Sermon for the Ninth Sunday after Trinity
“Brethren, I would not that ye should be ignorant”
Ignorant about what? Ignorant about what belongs to the nature of our identity in Christ. But, we are, I am afraid, only too ignorant. And because of our ignorance we are easily “overthrown in the wilderness” of our lives, both individually and corporately. The good news is that even the things of our ignorance can be used to bring us to understanding, to the understanding of the good and to the doing of all “such things as be rightful”, as the Collect puts it.
In the witness of the Scriptures, we have the stories of the ignorance of our humanity written out for us to read just so that we will not be quite so ignorant. “These things”, Paul tells us in his to First Letter the Corinthians, a people remarkable for their willful ignorance, we might say, “were our examples”. And they still are “our examples”. What things? The things belonging to our identity in the body of Christ which we have ignored and denied.

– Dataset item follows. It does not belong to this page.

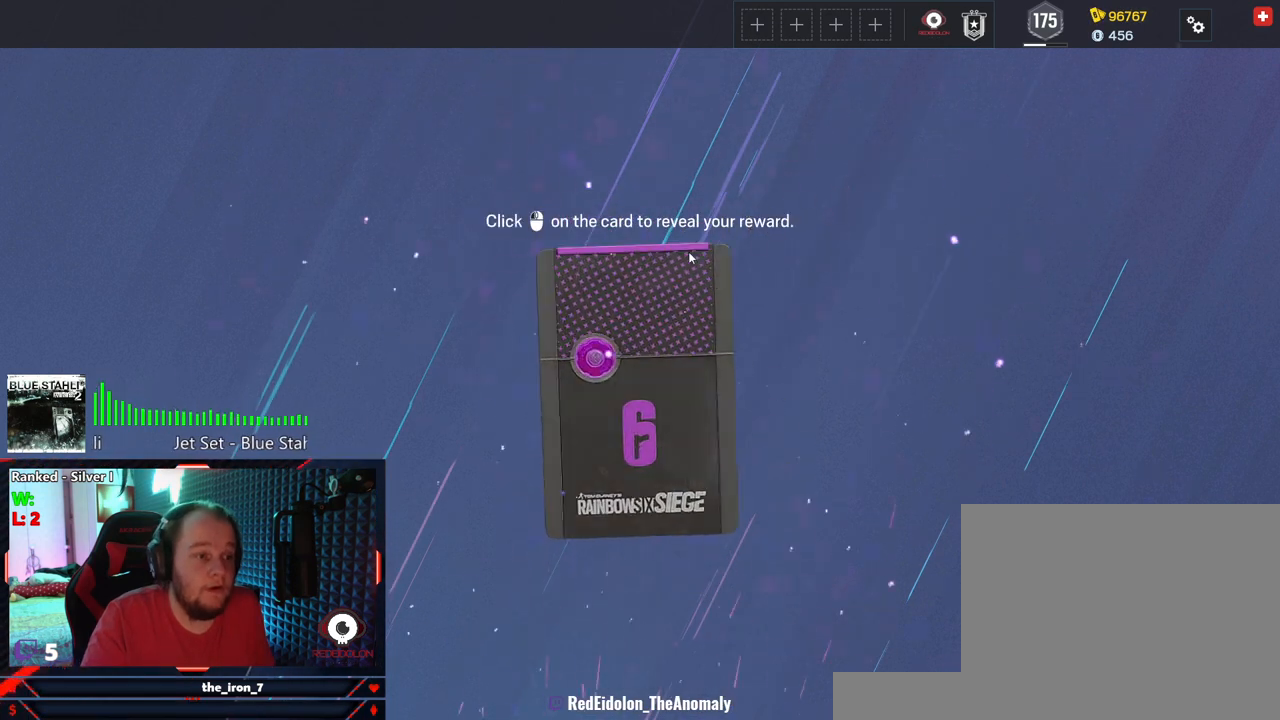
{"keys": [], "mouse": [], "events": []}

But in making such things known to us, we may learn “not to lust after evil things, as they also lusted”. He has in mind the stories of Israel’s wandering in the wilderness; in particular, the stories of disbelief and complaint on the part of Israel towards Moses and, more significantly, towards God.
Paul is doing two things here. First, he is saying that these formative stories of the people of Israel are things from which we can learn. They are “our examples”. Secondly, he is saying something even more significant. He is saying that we are in these stories. The Old Testament stories actually belong to the story of our life in Christ. Paul sees in the wilderness journeys of the ancient people of Israel something which both anticipates and participates in the definitive journey of human redemption signaled and accomplished in the passion of Christ. He is providing an interpretative approach to the reading of the Scriptures.